Based on this reporting, it is likely that some adverse events were related to the underlying disease process but some were also caused by the drugs. For instance, it is likely that some of the following symptoms were related to exposure to study medicines:

  • headache
  • fatigue
  • diarrhea

Similar side effects have been seen with other combinations of HCV treatments. Usually the side effects are temporary and fade after several weeks or, at worst, after the course of treatment ends.

Adverse events graded as serious occurred in only seven people (2%) who took sof-vel-vox. Serious adverse events also occurred in seven people who took placebo.

Lab test results

Very unusual lab tests results were not common during the study, affecting a total of 7% of participants who received sof-vel-vox. Note that a total of 14% of participants who took placebo had similarly abnormal lab tests. The grading and distribution of abnormal or very abnormal blood tests affected the following substances measured:

  • creatine kinase (elevated levels of this enzyme are possibly suggestive of muscle injury)
  • blood sugar (consistently elevated levels can indicate the development of pre-diabetes or worsening of pre-existing diabetes)
  • lipase (elevated levels of this enzyme are possibly suggestive of an inflamed pancreas gland)

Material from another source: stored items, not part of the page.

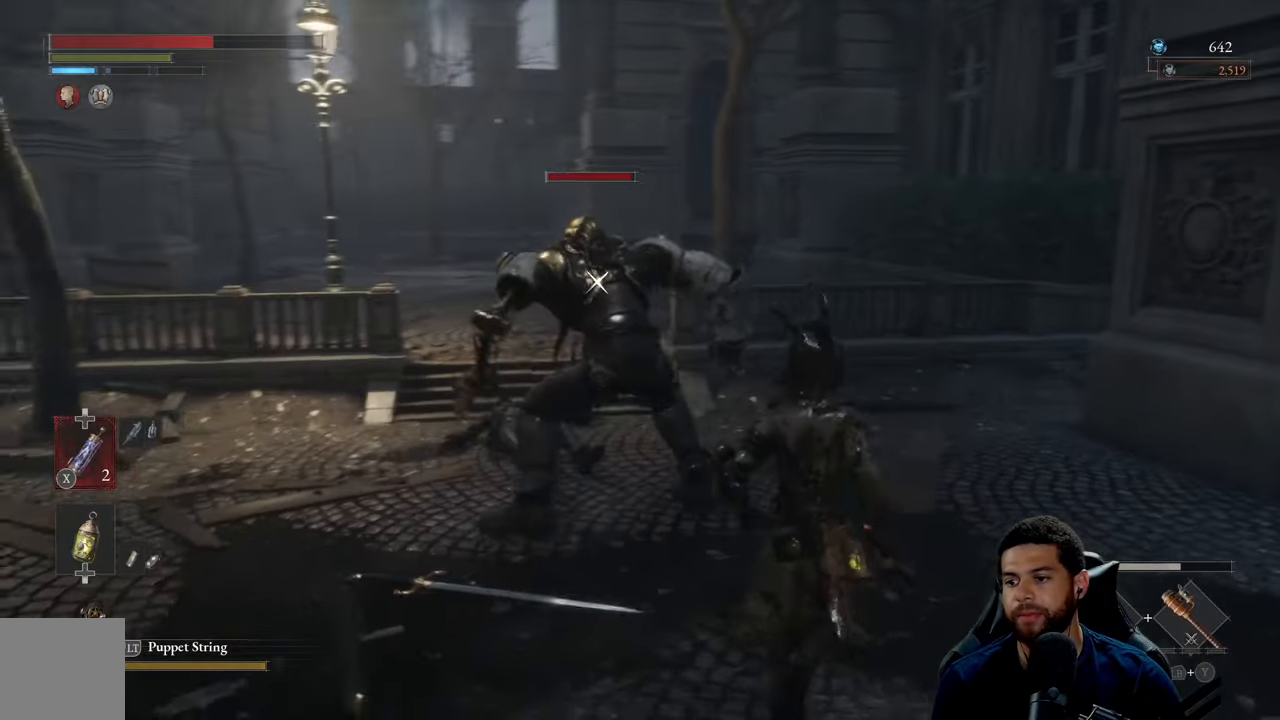
{"buttons": ["R2"], "left_stick": "up-left", "right_stick": "center", "events": [[150, "left_stick", "up"], [300, "left_stick", "up-left"], [316, "R2", "down"]]}
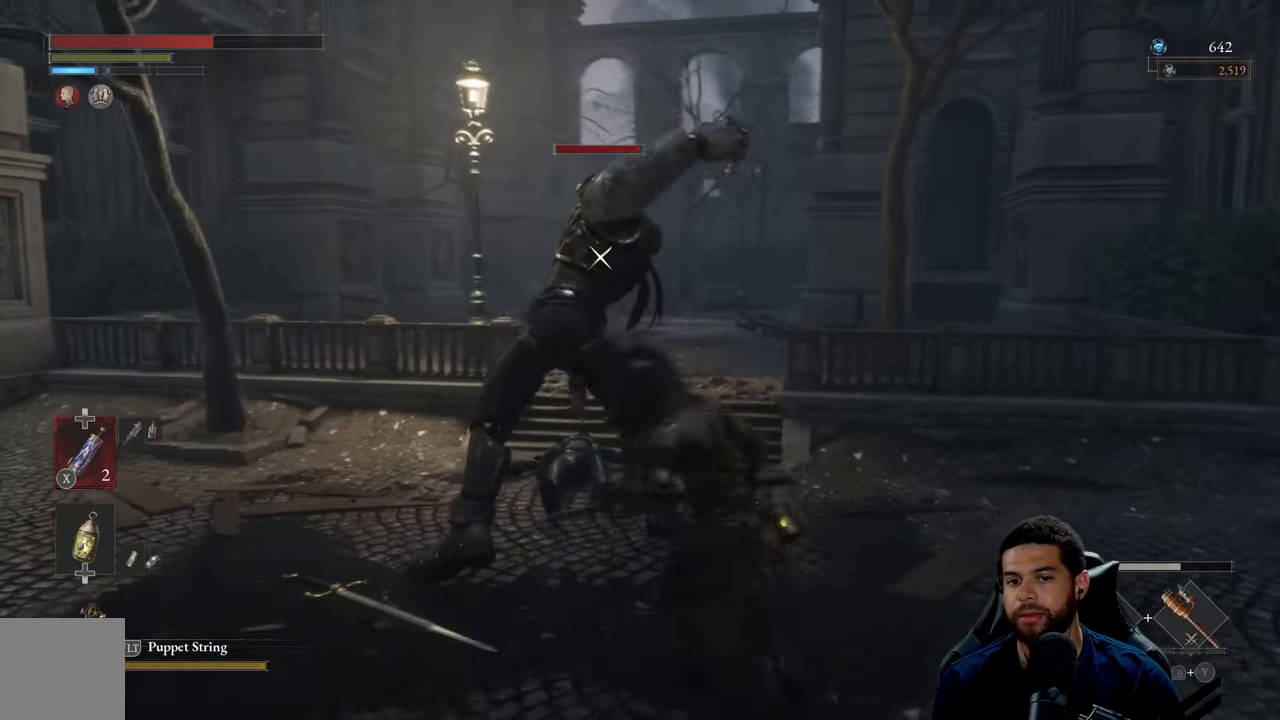
{"buttons": ["R2"], "left_stick": "up-left", "right_stick": "center", "events": []}
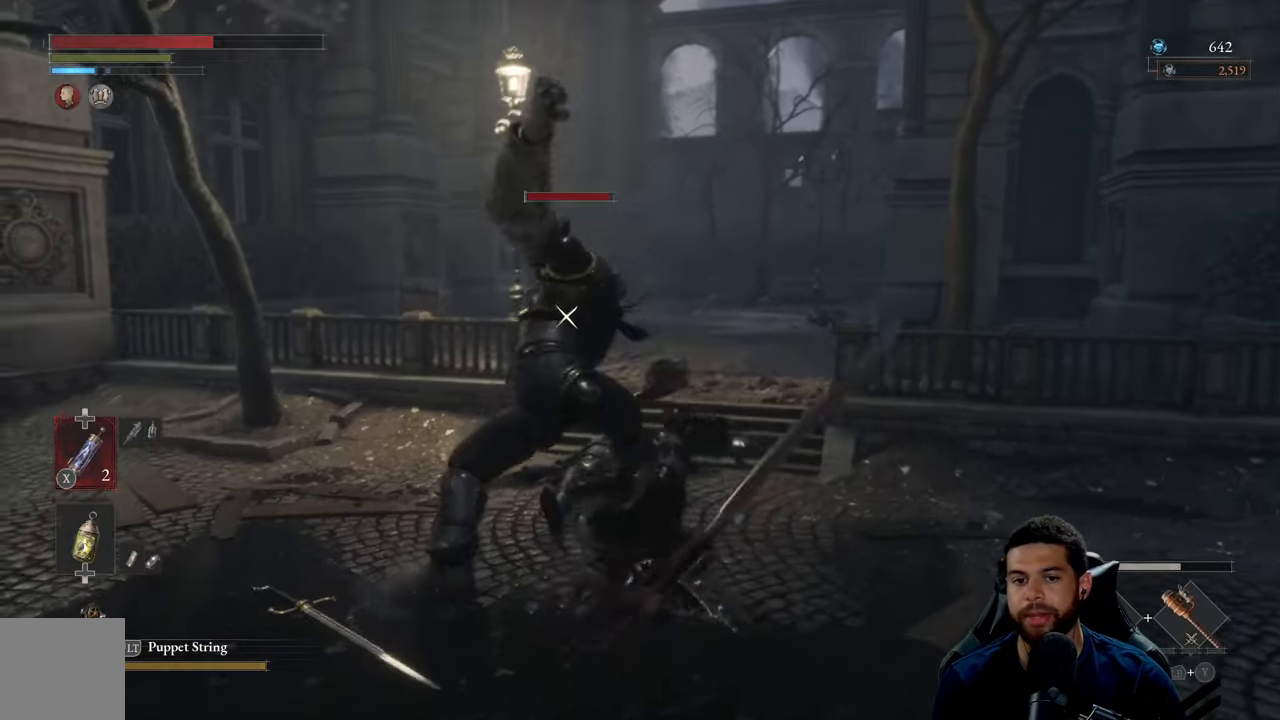
{"buttons": ["R2"], "left_stick": "up-right", "right_stick": "center", "events": [[16, "left_stick", "up"], [416, "left_stick", "up-right"]]}
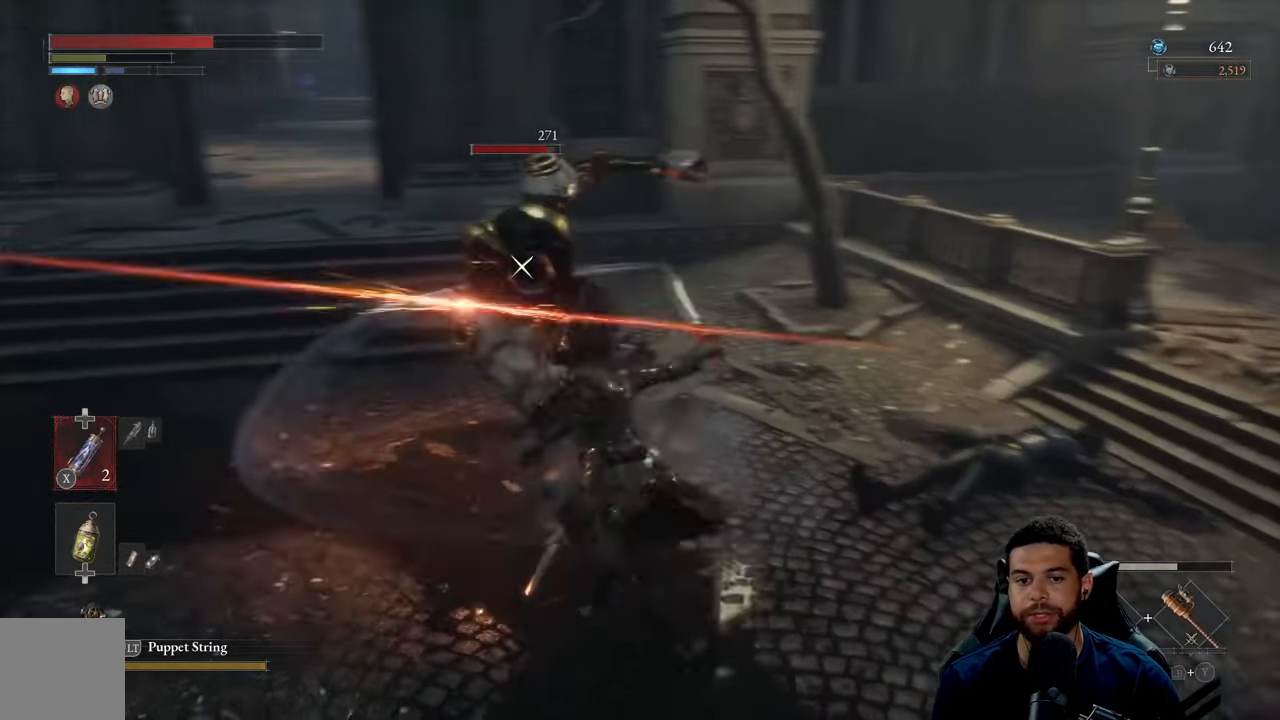
{"buttons": [], "left_stick": "right", "right_stick": "center", "events": [[416, "R2", "up"], [416, "left_stick", "right"]]}
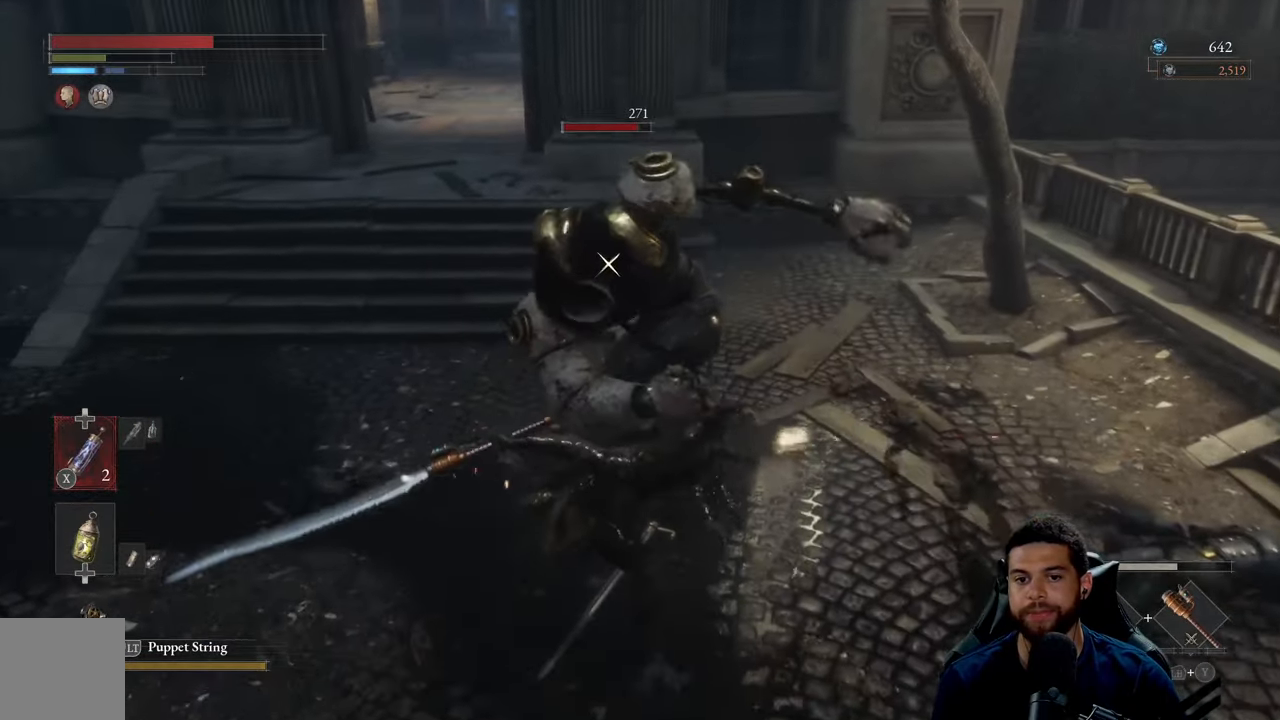
{"buttons": [], "left_stick": "down-right", "right_stick": "center", "events": [[16, "B", "down"], [83, "B", "up"], [433, "left_stick", "down-right"]]}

Despite these lab test results, no participants developed symptoms of any of the issues associated with these tests.

Bear in mind

Overall, the results from Polaris-1 show that the combination of sof-vel-vox is highly effective at curing people of chronic HCV whose prior regimen failed. In this and other clinical trials, sof-vel-vox was effective against a range of genotypes.

There were several shortcomings to the study, as follows:

Only a small proportion of participants had been treated with the latest DAAs, such as Zepatier (a fixed-dose combination of elbasvir and grazoprevir) or Epclusa (a fixed-dose combination of sofosbuvir and velpatasvir). So, the effectiveness of sof-vel-vox against strains of HCV that are resistant to these drugs is not clear.

Certain populations were excluded from the study, including people co-infected with HIV or hepatitis B virus and people who had symptoms of cirrhosis. As such, it is not clear how effective sof-vel-vox will be in these populations.

—Sean R. Hosein


Bourlière M, Gordon SC, Flamm SL, et al. Sofosbuvir, velpatasvir, and voxilaprevir for previously treated HCV infection. New England Journal of Medicine. 2017; in press.